Boffetta P, Saracci R, Andersen A, Bertazzi P A, Chang-Claude J, Cherrie J, Ferro G, Frentzel-Beyme R, Hansen J, Olsen J, Plato N, Teppo L, Westerholm P, Winter P D, Zocchetti C
International Agency for Research on Cancer, Lyon, France.
Epidemiology. 1997 May;8(3):259-68. doi: 10.1097/00001648-199705000-00006.
We have updated the follow-up of cancer mortality for a cohort study of man-made vitreous fiber production workers from Denmark, Finland, Norway, Sweden, United Kingdom, Germany, and Italy, from 1982 to 1990. In the mortality analysis, 22,002 production workers contributed 489,551 person-years, during which there were 4,521 deaths. Workers with less than 1 year of employment had an increased mortality [standardized mortality ratio (SMR) = 1.45; 95% confidence interval (CI) = 1.37-1.53]. Workers with 1 year or more of employment, contributing 65% of person-years, had an SMR of 1.05 (95% CI = 1.02-1.09). The SMR for lung cancer was 1.34 (95% CI = 1.08-1.63, 97 deaths) among rock/slag wool workers and 1.27 (95% CI = 1.07-1.50, 140 deaths) among glass wool workers.
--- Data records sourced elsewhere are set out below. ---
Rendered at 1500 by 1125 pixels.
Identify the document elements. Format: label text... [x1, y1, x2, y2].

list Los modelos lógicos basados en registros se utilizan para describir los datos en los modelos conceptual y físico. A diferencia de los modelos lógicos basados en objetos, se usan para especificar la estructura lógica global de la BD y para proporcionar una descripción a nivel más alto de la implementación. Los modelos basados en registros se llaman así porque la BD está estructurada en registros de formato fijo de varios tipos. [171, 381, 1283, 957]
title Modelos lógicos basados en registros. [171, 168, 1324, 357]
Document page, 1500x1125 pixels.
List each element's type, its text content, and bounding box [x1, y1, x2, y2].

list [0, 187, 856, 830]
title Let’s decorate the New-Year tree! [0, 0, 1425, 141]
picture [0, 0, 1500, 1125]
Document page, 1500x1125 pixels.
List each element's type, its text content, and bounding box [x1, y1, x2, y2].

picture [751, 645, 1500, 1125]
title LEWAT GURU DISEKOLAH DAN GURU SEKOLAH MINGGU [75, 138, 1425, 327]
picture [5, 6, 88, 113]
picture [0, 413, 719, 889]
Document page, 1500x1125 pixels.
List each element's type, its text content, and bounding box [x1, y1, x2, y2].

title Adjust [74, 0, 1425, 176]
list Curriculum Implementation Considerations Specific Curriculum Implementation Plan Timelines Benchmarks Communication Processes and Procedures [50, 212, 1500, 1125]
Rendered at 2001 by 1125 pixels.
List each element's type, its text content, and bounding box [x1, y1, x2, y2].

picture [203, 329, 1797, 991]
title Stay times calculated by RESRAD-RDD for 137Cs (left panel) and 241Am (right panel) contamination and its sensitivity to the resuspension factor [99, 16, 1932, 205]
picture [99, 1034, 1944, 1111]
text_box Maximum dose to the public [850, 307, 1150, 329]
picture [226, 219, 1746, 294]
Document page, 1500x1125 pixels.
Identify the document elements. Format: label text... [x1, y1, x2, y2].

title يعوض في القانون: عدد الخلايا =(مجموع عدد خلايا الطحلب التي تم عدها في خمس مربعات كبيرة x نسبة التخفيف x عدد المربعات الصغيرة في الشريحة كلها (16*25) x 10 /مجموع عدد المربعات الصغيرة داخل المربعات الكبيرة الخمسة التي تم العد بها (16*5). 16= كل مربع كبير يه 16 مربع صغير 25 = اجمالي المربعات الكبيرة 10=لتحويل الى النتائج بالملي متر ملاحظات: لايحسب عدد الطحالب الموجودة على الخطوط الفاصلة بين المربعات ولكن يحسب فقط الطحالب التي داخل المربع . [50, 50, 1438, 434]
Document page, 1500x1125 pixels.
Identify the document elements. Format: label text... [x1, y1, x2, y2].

In the latter group, no increase was present when local mortality rates were used. Among rock/slag wool workers, the risk of lung cancer increased with time-since-first-employment and duration of employment. The trend in lung cancer mortality according to technologic phase at first employment was less marked than in the previous follow-up. We obtained similar results from a Poisson regression analysis limited to rock/slag wool workers. Five deaths from pleural mesothelioma were reported, which may not represent an excess. There was no apparent excess for other categories of neoplasm. Tobacco smoking and other factors linked to social class, as well as exposures in other industries, appear unlikely to explain the whole increase in lung cancer mortality among rock/slag wool workers. Limited data on other agents do not indicate an important role of asbestos, slag, or bitumen. These results are not sufficient to conclude that the increased lung cancer risk is the result of exposure to rock/slag wool; however, insofar as respirable fibers were an important component of the ambient pollution of the working environment, they may have contributed to the increased risk.
我们更新了对丹麦、芬兰、挪威、瑞典、英国、德国和意大利的人造玻璃纤维生产工人队列研究中癌症死亡率的随访情况,随访时间为1982年至1990年。在死亡率分析中,22,002名生产工人贡献了489,551人年,在此期间有4,521人死亡。工作年限不足1年的工人死亡率有所增加[标准化死亡率比(SMR)=1.45;95%置信区间(CI)=1.37 - 1.53]。工作年限为1年或更长时间的工人贡献了65%的人年,其SMR为1.05(95%CI = 1.02 - 1.09)。岩棉/矿渣棉工人中肺癌的SMR为1.34(95%CI = 1.08 - 1.63,97例死亡),玻璃棉工人中肺癌的SMR为1.27(95%CI = 1.07 - 1.50,140例死亡)。在玻璃棉工人组中,使用当地死亡率时未发现死亡率增加。在岩棉/矿渣棉工人中,肺癌风险随首次就业后的时间和就业时长增加。根据首次就业时的技术阶段划分的肺癌死亡率趋势不如前次随访明显。我们通过仅限于岩棉/矿渣棉工人的泊松回归分析获得了类似结果。报告了5例胸膜间皮瘤死亡病例,这可能并不代表超额死亡。其他肿瘤类别未出现明显超额死亡。吸烟和与社会阶层相关的其他因素,以及其他行业的暴露情况,似乎无法解释岩棉/矿渣棉工人肺癌死亡率的全部增加情况。关于其他因素的有限数据并未表明石棉、矿渣或沥青起重要作用。这些结果不足以得出肺癌风险增加是接触岩棉/矿渣棉所致的结论;然而,鉴于可吸入纤维是工作环境空气污染的重要组成部分,它们可能导致了风险增加。